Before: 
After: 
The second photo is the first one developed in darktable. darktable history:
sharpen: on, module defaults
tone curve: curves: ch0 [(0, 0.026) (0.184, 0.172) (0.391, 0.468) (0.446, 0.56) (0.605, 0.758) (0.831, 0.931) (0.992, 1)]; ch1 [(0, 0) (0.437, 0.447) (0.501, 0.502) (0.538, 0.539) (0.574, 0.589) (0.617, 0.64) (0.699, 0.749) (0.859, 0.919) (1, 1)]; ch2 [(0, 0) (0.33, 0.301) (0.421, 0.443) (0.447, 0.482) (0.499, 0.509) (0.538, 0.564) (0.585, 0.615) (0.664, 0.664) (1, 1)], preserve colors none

══════

● WHAT IS ASKED
Extract each line above that contains the string "curves", treating uppercase and lowercase letters as different.

● CORRECT OUTPUT
tone curve: curves: ch0 [(0, 0.026) (0.184, 0.172) (0.391, 0.468) (0.446, 0.56) (0.605, 0.758) (0.831, 0.931) (0.992, 1)]; ch1 [(0, 0) (0.437, 0.447) (0.501, 0.502) (0.538, 0.539) (0.574, 0.589) (0.617, 0.64) (0.699, 0.749) (0.859, 0.919) (1, 1)]; ch2 [(0, 0) (0.33, 0.301) (0.421, 0.443) (0.447, 0.482) (0.499, 0.509) (0.538, 0.564) (0.585, 0.615) (0.664, 0.664) (1, 1)], preserve colors none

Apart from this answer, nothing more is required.